§ **Task requirements**: Please give the whole listing again word for word, and drop any pictures it holds.

=== Begin Enclosure ===

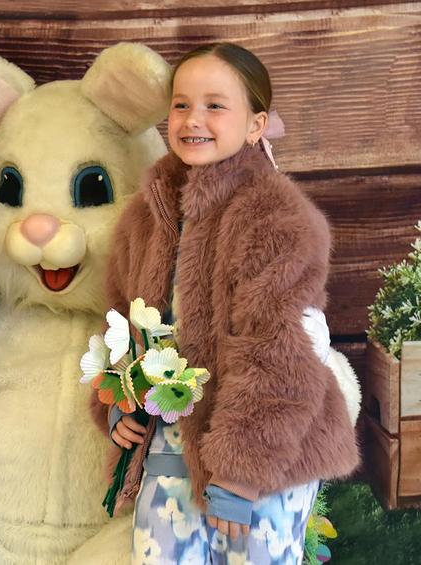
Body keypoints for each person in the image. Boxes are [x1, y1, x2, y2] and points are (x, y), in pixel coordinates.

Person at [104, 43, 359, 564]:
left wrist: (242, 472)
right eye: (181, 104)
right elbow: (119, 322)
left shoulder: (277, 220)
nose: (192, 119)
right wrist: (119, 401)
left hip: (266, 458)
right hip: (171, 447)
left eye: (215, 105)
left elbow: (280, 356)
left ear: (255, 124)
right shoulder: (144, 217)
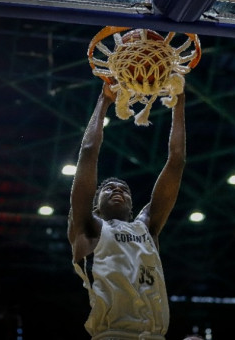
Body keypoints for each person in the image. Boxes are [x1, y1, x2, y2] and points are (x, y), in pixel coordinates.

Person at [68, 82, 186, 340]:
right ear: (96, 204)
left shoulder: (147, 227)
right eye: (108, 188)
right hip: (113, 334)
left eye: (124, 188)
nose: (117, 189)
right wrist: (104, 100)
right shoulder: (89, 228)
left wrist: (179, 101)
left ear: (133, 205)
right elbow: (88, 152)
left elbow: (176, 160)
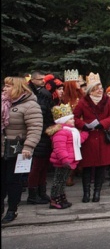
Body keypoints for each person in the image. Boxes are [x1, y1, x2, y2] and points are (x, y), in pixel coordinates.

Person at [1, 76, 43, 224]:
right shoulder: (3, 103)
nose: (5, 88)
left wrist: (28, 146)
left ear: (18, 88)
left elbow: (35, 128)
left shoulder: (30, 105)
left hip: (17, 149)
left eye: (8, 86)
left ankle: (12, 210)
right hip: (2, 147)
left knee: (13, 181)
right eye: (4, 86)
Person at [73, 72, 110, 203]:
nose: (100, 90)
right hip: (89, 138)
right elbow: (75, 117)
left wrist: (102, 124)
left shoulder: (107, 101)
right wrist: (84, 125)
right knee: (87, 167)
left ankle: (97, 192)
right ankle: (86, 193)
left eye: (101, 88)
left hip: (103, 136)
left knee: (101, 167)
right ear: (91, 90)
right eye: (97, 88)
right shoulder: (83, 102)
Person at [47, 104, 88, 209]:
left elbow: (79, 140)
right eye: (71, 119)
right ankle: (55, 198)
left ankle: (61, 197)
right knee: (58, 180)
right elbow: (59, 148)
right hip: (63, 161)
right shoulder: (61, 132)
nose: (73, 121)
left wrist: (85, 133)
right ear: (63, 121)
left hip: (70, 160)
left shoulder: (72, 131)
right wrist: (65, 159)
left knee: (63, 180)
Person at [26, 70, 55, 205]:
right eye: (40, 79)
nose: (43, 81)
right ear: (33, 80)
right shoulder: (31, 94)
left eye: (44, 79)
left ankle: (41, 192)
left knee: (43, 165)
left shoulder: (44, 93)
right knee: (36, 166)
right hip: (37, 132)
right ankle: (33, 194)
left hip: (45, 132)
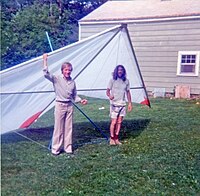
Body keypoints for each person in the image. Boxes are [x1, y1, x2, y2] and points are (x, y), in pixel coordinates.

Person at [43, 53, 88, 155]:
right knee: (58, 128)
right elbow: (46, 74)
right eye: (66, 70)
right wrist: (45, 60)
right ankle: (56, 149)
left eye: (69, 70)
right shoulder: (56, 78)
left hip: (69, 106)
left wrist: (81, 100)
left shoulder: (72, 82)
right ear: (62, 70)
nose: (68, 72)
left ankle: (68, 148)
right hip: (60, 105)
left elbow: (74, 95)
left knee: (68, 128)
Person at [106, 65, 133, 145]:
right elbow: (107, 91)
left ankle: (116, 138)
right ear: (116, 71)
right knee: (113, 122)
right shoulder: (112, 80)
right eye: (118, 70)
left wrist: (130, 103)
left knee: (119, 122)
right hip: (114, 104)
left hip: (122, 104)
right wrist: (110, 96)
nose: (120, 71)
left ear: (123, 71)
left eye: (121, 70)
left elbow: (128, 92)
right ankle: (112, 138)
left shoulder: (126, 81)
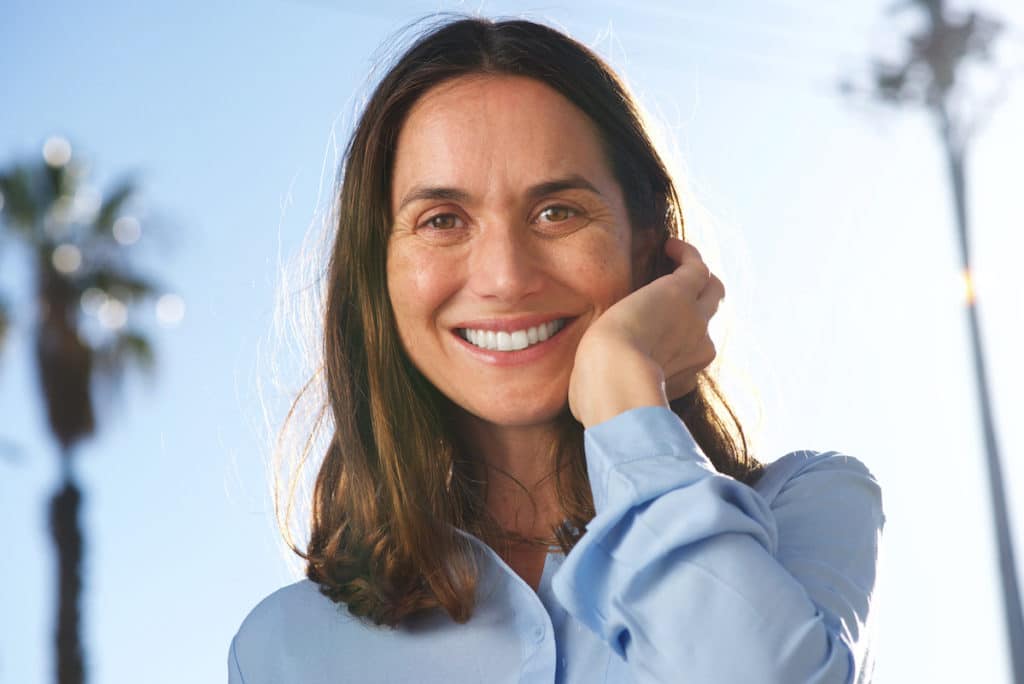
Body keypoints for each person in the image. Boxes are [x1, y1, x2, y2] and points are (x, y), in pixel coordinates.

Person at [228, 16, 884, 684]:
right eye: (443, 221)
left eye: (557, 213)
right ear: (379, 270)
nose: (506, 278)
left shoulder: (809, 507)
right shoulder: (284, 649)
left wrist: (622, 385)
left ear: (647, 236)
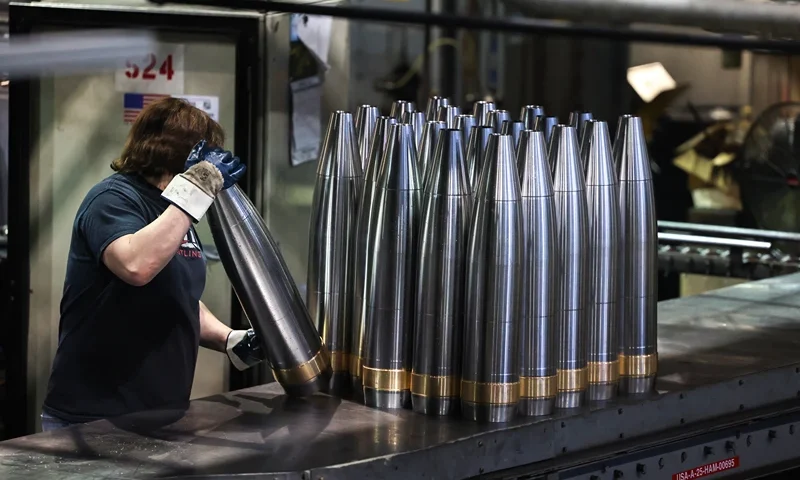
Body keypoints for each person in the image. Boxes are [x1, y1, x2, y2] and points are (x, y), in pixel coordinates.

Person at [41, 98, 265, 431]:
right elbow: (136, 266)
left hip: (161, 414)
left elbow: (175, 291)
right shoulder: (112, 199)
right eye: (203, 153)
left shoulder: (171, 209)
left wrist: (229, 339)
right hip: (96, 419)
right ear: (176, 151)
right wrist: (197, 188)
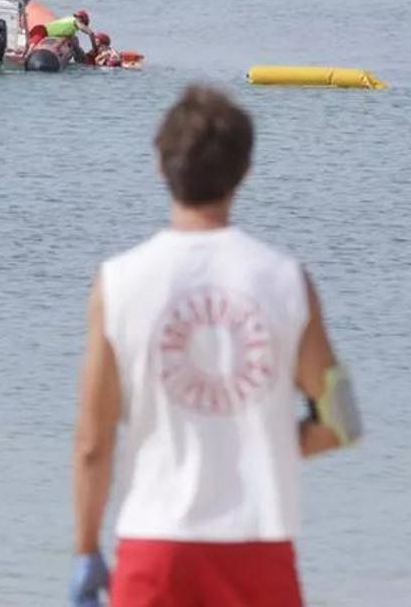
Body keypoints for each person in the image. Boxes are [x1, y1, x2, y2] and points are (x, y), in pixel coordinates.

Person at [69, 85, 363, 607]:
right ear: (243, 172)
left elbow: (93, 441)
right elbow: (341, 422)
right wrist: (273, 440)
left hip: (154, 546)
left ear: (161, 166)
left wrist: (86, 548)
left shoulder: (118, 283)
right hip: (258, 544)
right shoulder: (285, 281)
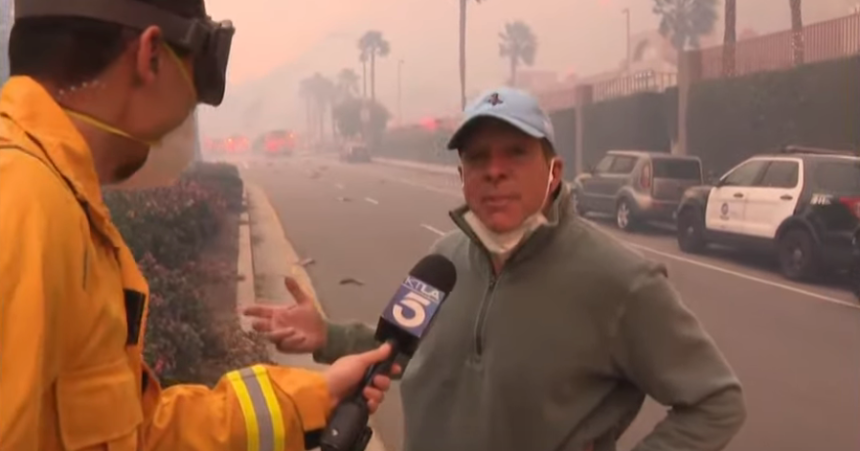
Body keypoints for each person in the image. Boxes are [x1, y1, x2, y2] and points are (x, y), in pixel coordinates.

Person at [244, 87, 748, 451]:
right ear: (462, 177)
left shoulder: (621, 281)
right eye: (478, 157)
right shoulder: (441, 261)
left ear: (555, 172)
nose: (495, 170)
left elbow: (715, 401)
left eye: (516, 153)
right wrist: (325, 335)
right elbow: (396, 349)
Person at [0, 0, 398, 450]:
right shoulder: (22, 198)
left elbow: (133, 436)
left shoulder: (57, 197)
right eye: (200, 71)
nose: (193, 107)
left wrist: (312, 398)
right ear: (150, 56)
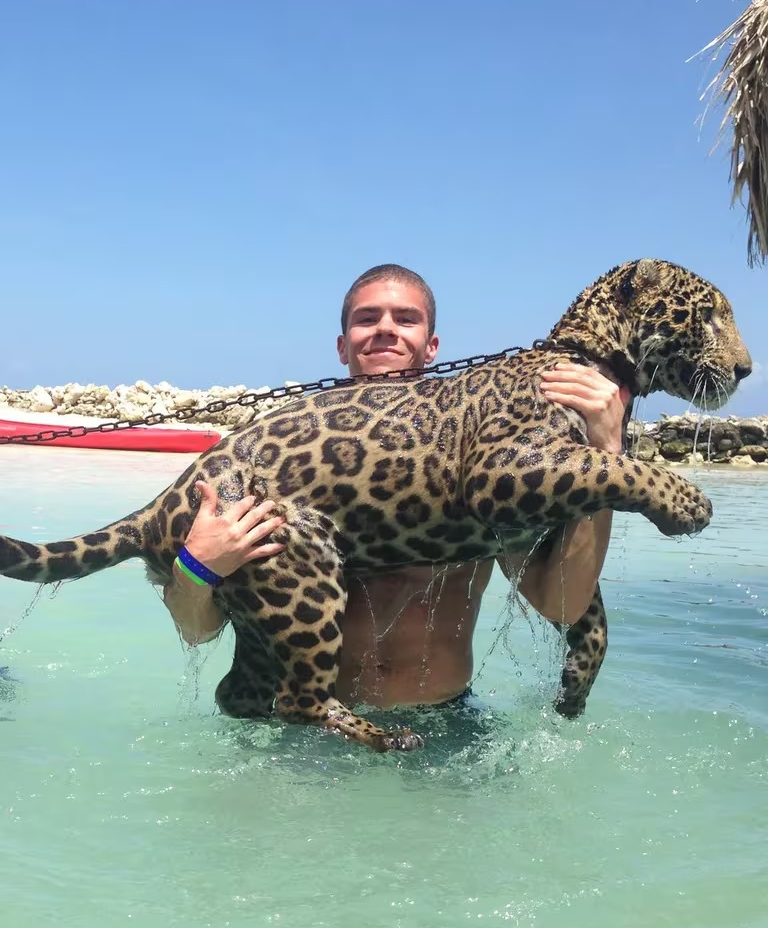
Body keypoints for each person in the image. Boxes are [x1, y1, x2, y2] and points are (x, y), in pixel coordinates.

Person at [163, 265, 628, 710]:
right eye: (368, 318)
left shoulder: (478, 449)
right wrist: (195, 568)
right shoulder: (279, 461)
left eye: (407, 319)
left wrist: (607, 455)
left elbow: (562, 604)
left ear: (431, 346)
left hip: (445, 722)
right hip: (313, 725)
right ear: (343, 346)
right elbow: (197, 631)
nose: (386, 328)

=== End Enclosure ===

§ **Exercise result**:
Body keypoints for each person in the image. Boxes are [x1, y1, x2, y2] and points are (x, y), in pixel coordinates.

Person at [104, 43, 359, 564]:
left wrist: (242, 472)
right eye: (181, 104)
right elbow: (119, 322)
left shoulder: (277, 220)
nose: (192, 119)
right wrist: (119, 401)
left hip: (266, 458)
right hip: (171, 447)
left eye: (215, 105)
left elbow: (280, 356)
left ear: (255, 124)
right shoulder: (144, 217)
Body keypoints for each person in the image. Boxes are [x1, y1, x2, y2] and points are (x, y), in pixel coordinates.

Person at [68, 82, 186, 340]:
right ear: (96, 204)
left shoulder: (147, 227)
right eye: (108, 188)
right hip: (113, 334)
left eye: (124, 188)
nose: (117, 189)
right wrist: (104, 100)
right shoulder: (89, 228)
left wrist: (179, 101)
left ear: (133, 205)
right elbow: (88, 152)
left elbow: (176, 160)
Body keypoints for each person in the image. Boxes are [x1, y1, x2, y2] and points are (x, y), in pixel coordinates.

Person at [1, 76, 43, 224]:
right shoulder: (3, 103)
nose: (5, 88)
left wrist: (28, 146)
left ear: (18, 88)
left elbow: (35, 128)
left shoulder: (30, 105)
left hip: (17, 149)
left eye: (8, 86)
left ankle: (12, 210)
right hip: (2, 147)
left knee: (13, 181)
right eye: (4, 86)
Person at [73, 72, 110, 203]:
nose: (100, 90)
right hip: (89, 138)
right elbow: (75, 117)
left wrist: (102, 124)
left shoulder: (107, 101)
right wrist: (84, 125)
right knee: (87, 167)
left ankle: (97, 192)
right ankle: (86, 193)
left eye: (101, 88)
left hip: (103, 136)
left knee: (101, 167)
right ear: (91, 90)
right eye: (97, 88)
right shoulder: (83, 102)
Person at [47, 104, 88, 209]:
left elbow: (79, 140)
right eye: (71, 119)
right ankle: (55, 198)
left ankle: (61, 197)
right knee: (58, 180)
right elbow: (59, 148)
right hip: (63, 161)
right shoulder: (61, 132)
nose: (73, 121)
left wrist: (85, 133)
right ear: (63, 121)
left hip: (70, 160)
left shoulder: (72, 131)
right wrist: (65, 159)
left knee: (63, 180)
Person at [26, 70, 55, 205]:
right eye: (40, 79)
nose: (43, 81)
right ear: (33, 80)
right shoulder: (31, 94)
left eye: (44, 79)
left ankle: (41, 192)
left knee: (43, 165)
left shoulder: (44, 93)
right knee: (36, 166)
right hip: (37, 132)
right ankle: (33, 194)
left hip: (45, 132)
Body keypoints for each person in the image. Boxes are [x1, y1, x2, y2] and points are (x, y), in pixel coordinates.

Person at [43, 53, 88, 155]:
right knee: (58, 128)
right elbow: (46, 74)
right eye: (66, 70)
right wrist: (45, 60)
right ankle: (56, 149)
left eye: (69, 70)
right shoulder: (56, 78)
left hip: (69, 106)
left wrist: (81, 100)
left shoulder: (72, 82)
right ear: (62, 70)
nose: (68, 72)
left ankle: (68, 148)
right hip: (60, 105)
left elbow: (74, 95)
left knee: (68, 128)
Person at [106, 65, 133, 145]:
right elbow: (107, 91)
left ankle: (116, 138)
right ear: (116, 71)
right knee: (113, 122)
right shoulder: (112, 80)
right eye: (118, 70)
left wrist: (130, 103)
left knee: (119, 122)
right hip: (114, 104)
left hip: (122, 104)
right wrist: (110, 96)
nose: (120, 71)
left ear: (123, 71)
left eye: (121, 70)
left elbow: (128, 92)
right ankle: (112, 138)
left shoulder: (126, 81)
Body keypoints for each person in the image. Boxes are [x1, y1, x2, y2] and points are (x, y), in pixel coordinates.

Person at [228, 16, 884, 684]:
right eye: (443, 221)
left eye: (557, 213)
right ear: (379, 270)
nose: (506, 278)
left shoulder: (809, 507)
right shoulder: (284, 649)
left wrist: (622, 385)
left ear: (647, 236)
Body keypoints for each person in the image. Boxes are [x1, y1, x2, y2] and points are (x, y), in pixel coordinates.

Person at [41, 98, 265, 431]:
right elbow: (136, 266)
left hip: (161, 414)
left elbow: (175, 291)
right shoulder: (112, 199)
right eye: (203, 153)
left shoulder: (171, 209)
left wrist: (229, 339)
right hip: (96, 419)
right ear: (176, 151)
right wrist: (197, 188)
Body keypoints for each person in the image. Boxes are [x1, y1, x2, y2] and points are (x, y), in pixel coordinates.

Person at [69, 85, 363, 607]:
right ear: (243, 172)
left elbow: (93, 441)
right elbow: (341, 422)
right wrist: (273, 440)
left hip: (154, 546)
left ear: (161, 166)
left wrist: (86, 548)
left shoulder: (118, 283)
right hip: (258, 544)
right shoulder: (285, 281)
Body keypoints for each person in the image. Boxes are [x1, y1, x2, y2] and points are (x, y), in pixel coordinates.

Person at [244, 87, 748, 451]:
right ear: (462, 177)
left shoulder: (621, 281)
right eye: (478, 157)
right shoulder: (441, 261)
left ear: (555, 172)
nose: (495, 170)
left elbow: (715, 401)
left eye: (516, 153)
right wrist: (325, 335)
right elbow: (396, 349)
Person at [0, 0, 398, 450]:
right shoulder: (22, 198)
left elbow: (133, 436)
left shoulder: (57, 197)
right eye: (200, 71)
nose: (193, 107)
left wrist: (312, 398)
right ear: (150, 56)
Body keypoints for each person in the image. Boxes are [x1, y1, x2, y2] and points are (x, y), in pixel coordinates.

Person at [163, 265, 628, 710]:
right eye: (368, 318)
left shoulder: (478, 449)
right wrist: (195, 568)
right shoulder: (279, 461)
left eye: (407, 319)
left wrist: (607, 455)
left elbow: (562, 604)
left ear: (431, 346)
left hip: (445, 722)
right hip: (313, 725)
right ear: (343, 346)
right elbow: (197, 631)
nose: (386, 328)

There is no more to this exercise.